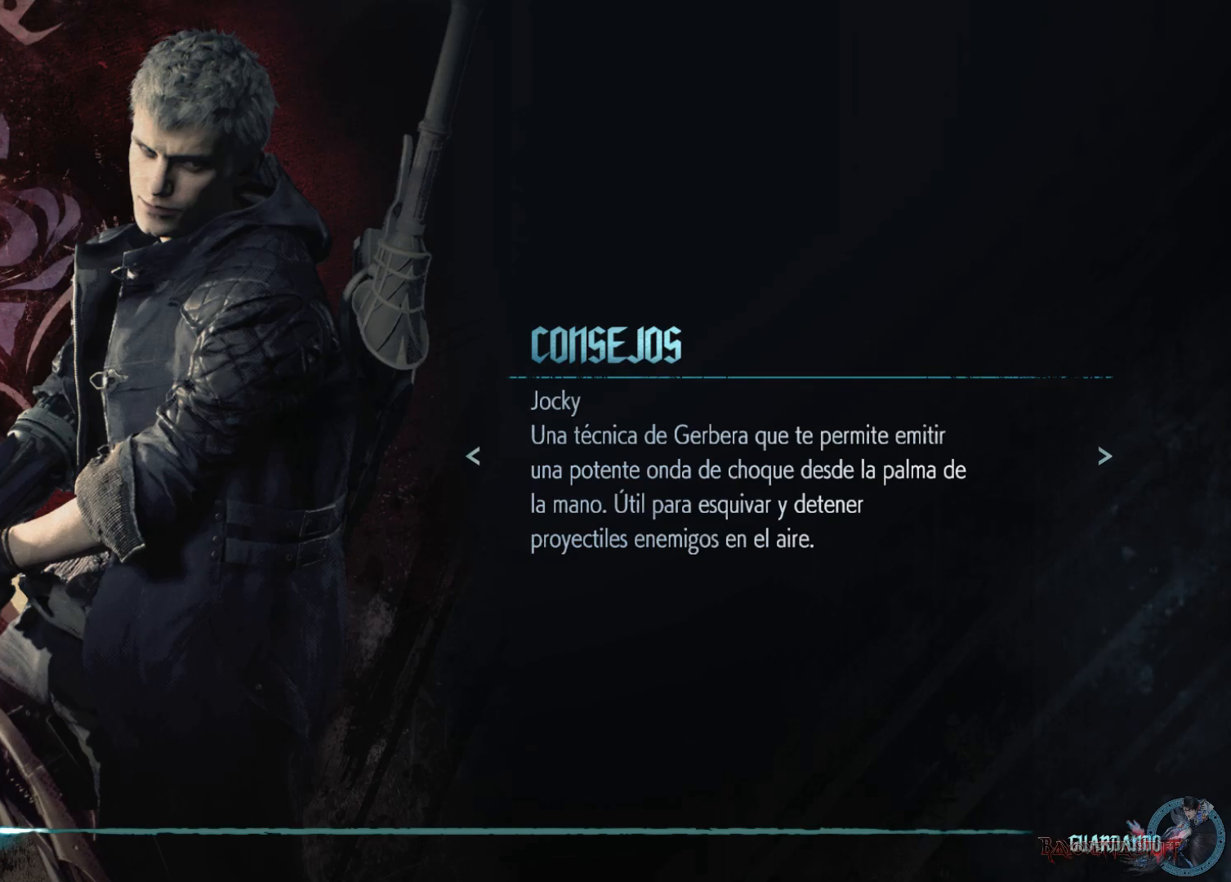
{"buttons": [], "left_stick": "center", "right_stick": "center", "events": []}
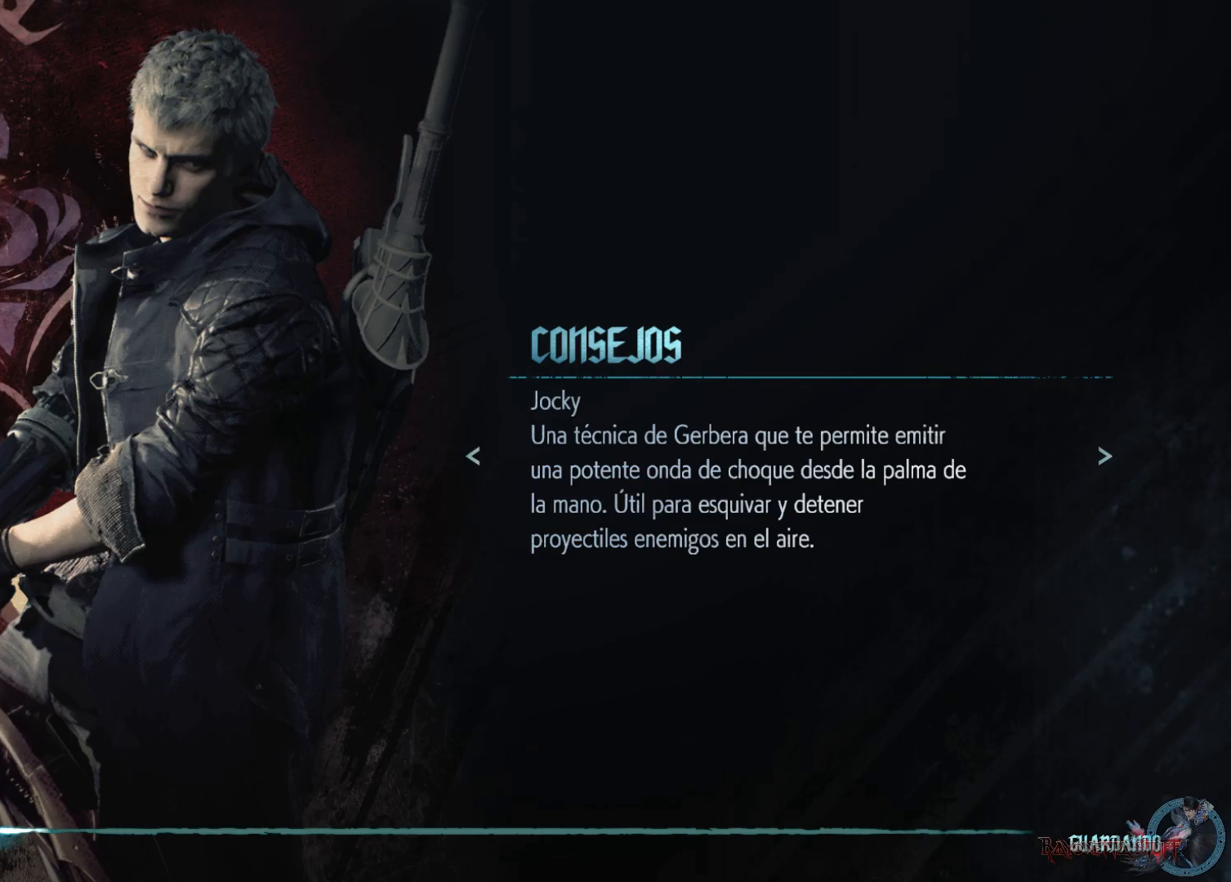
{"buttons": [], "left_stick": "center", "right_stick": "center", "events": [[183, "A", "down"], [400, "A", "up"]]}
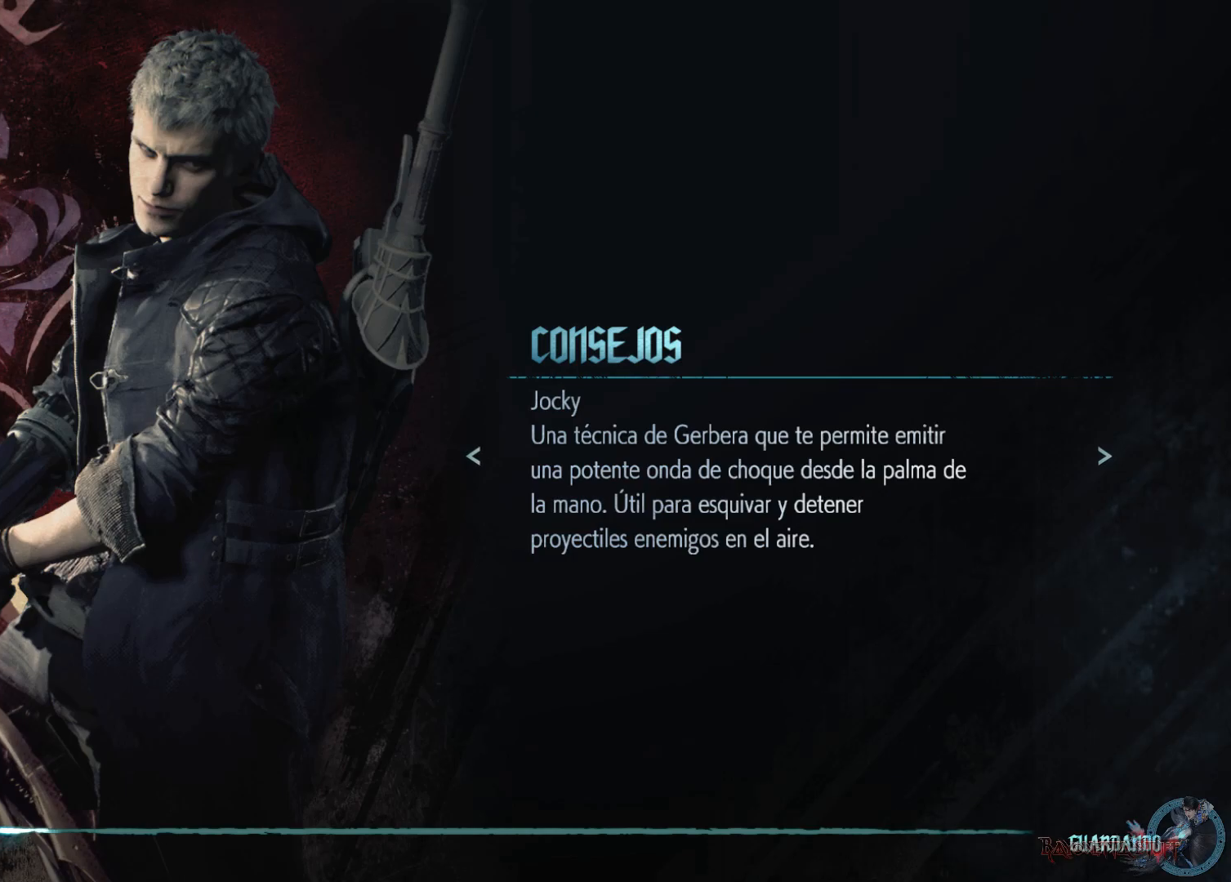
{"buttons": [], "left_stick": "center", "right_stick": "center", "events": []}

+++

> **WORK TASK**
Retype the whole listing above exactly as written. Skip the pictures.

> **RESULT**
{"buttons": [], "left_stick": "center", "right_stick": "center", "events": []}
{"buttons": [], "left_stick": "center", "right_stick": "center", "events": [[183, "A", "down"], [400, "A", "up"]]}
{"buttons": [], "left_stick": "center", "right_stick": "center", "events": []}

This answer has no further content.